Francis Marion University Becomes Seventh School in South Carolina to Join Universities Studying Slavery (USS)!

As the 2021 fall semester gets underway nationwide here in the United States, Universities Studying Slavery (USS) is happy to share news with everyone about our continued expansion. Today, Francis Marion University in South Carolina becomes the seventh school in South Carolina to sign on, joining the Citadel, Clemson University, The College of Charleston, Furman University, University of South Carolina, and Wofford College as USS schools in the state.

Racially integrated since its founding in 1970, Francis Marion University (FMU) is among the few public universities in South Carolina with no direct institutional relationship with slavery or Jim Crow. However, the land on which the campus sits and the region where it is located certainly do. From the early nineteenth century to the middle of the twentieth century, what is today FMU’s main campus was one of two large plantations in the Mars Bluff area of Florence County, worked by enslaved laborers, many of whom continued as sharecroppers and tenants after the abolition of racialized slavery in 1865.

FMU primarily serves the Pee Dee region, a twelve-county area of South Carolina with a largely overlooked rich history. While the university is several miles outside of the city limits, it has a strong presence in Florence with five educational and community-centered buildings located downtown. FMU’s initiative builds upon and deepens these relationships with the neighboring community through research and education. The campus and the Pee Dee offer a compelling collection of sites for the study of Black history in slavery and freedom.

The FMU initiative’s mission is to create a robust, comprehensive, and accessible understanding of the Pee Dee region’s historical connections to slavery and its legacies through campus and community collaboration. Its vision is that through that collaborative work, the people of the Pee Dee will be empowered to create a just and unified community.

FMU’s initiative focuses on youth and family in its first phase. One research project in this phase focuses on the hewn-timber cabins on campus. Enslaved peoples built eight of these cabins in the 1830s, and two of them remain. We are working to learn more about the people who built and lived in the cabins.
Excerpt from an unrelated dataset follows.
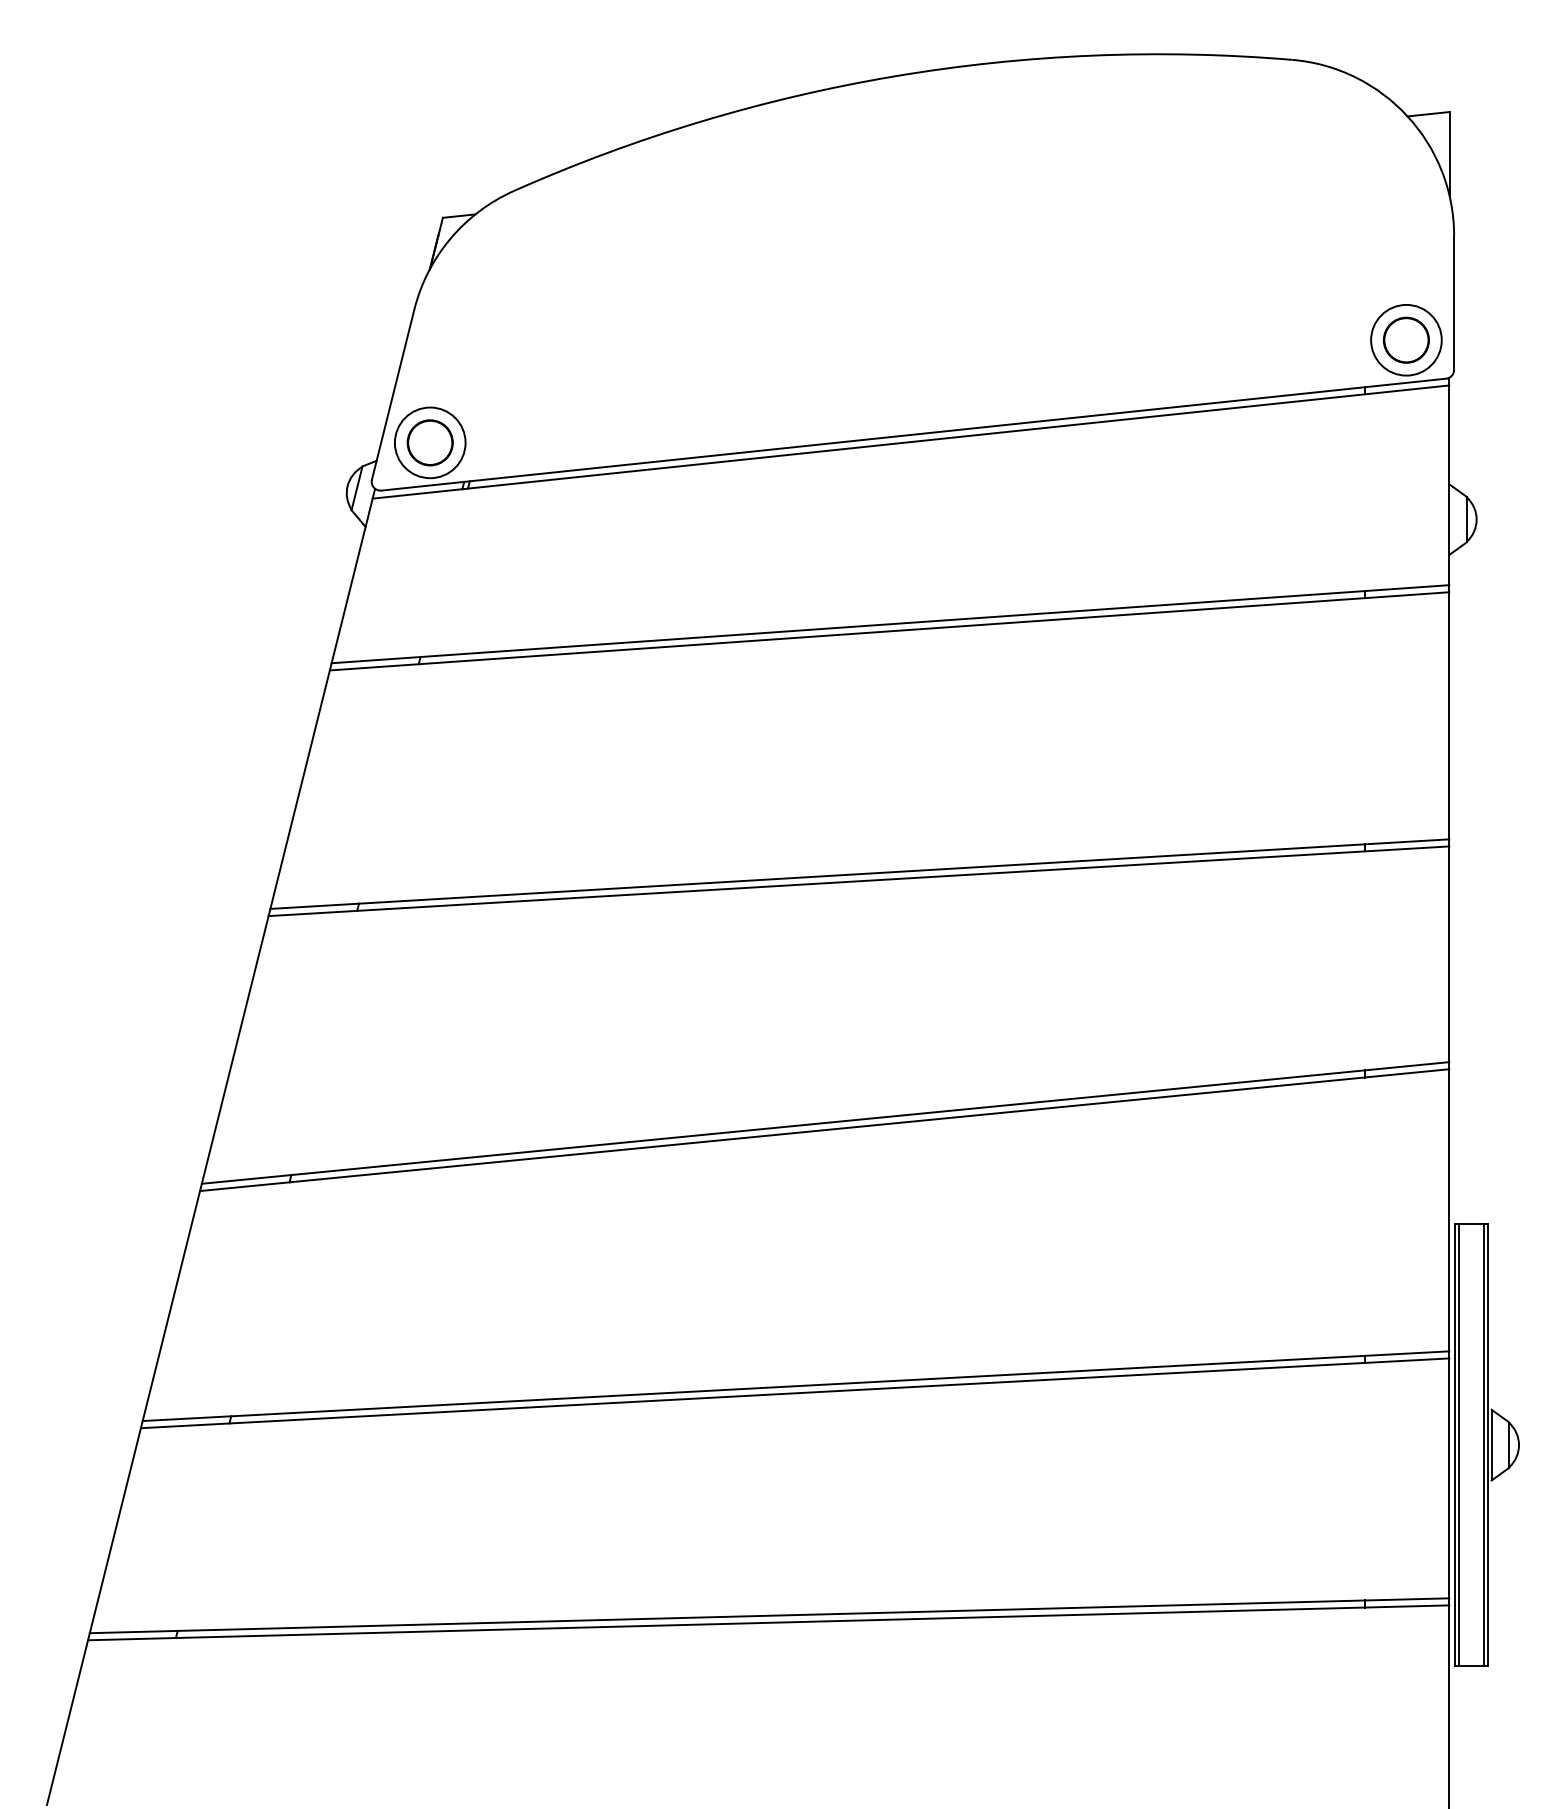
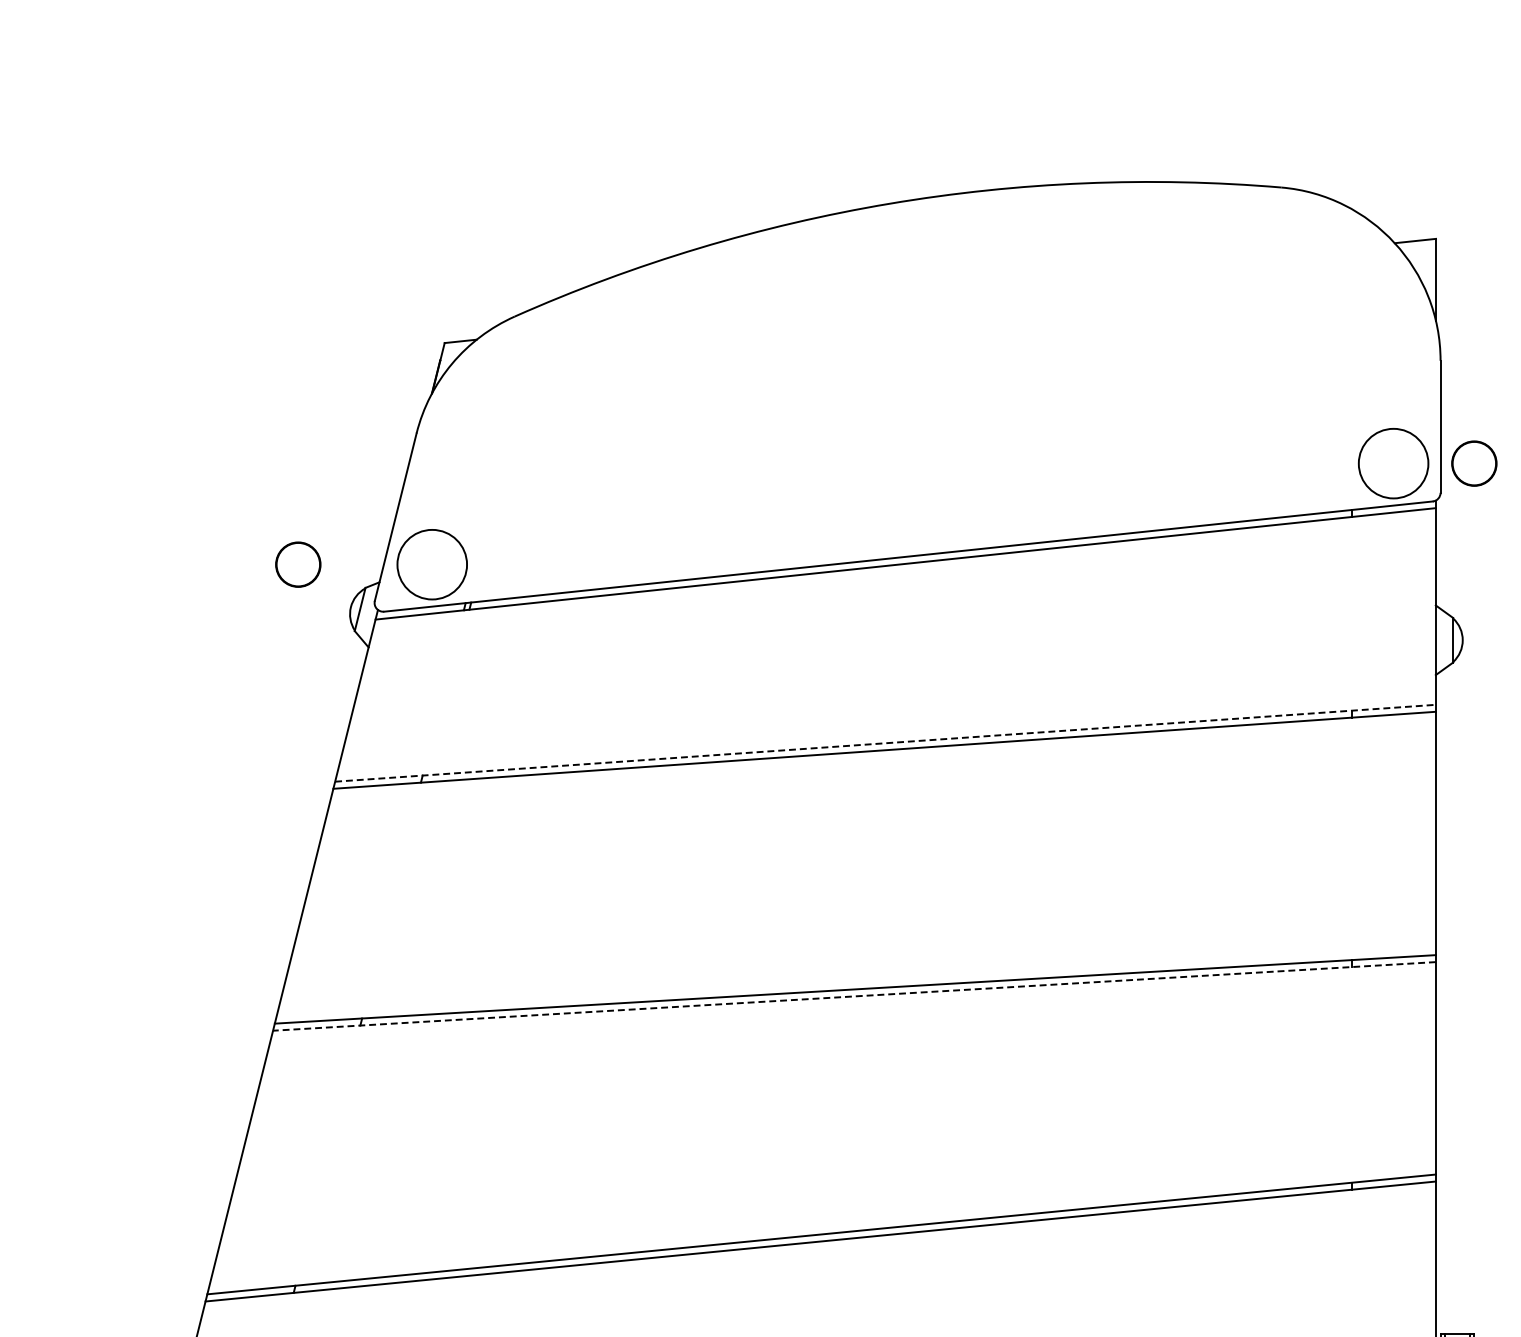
circle: (1406, 339) -> (1474, 462), moved
circle: (429, 442) -> (297, 564), moved
line: (890, 624) -> (885, 743), solid -> dashed
line: (858, 881) -> (854, 996), solid -> dashed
Building upon the work of one of the landholders’ descendants, Amelia Wallace Vernon, FMU is doing further archival research and conducting additional oral histories. Some of the people who last lived in the cabins, descendants of the enslaved, are still living in the Mars Bluff area. Another project involves a Black cemetery on campus. Using a combination of ground-penetrating radar and archival materials, FMU hopes to learn more about the people buried in the cemetery. The school is working with local African American faith and community leaders to ensure that they proceed in this work with the appropriate sensitivity and that the needs and expectations of the community continue to be served.

As always, we are glad to have Francis Marion University join the movement, we look forward to watching their program unfold, and to working collaboratively with them and our many USS member schools on future initiatives.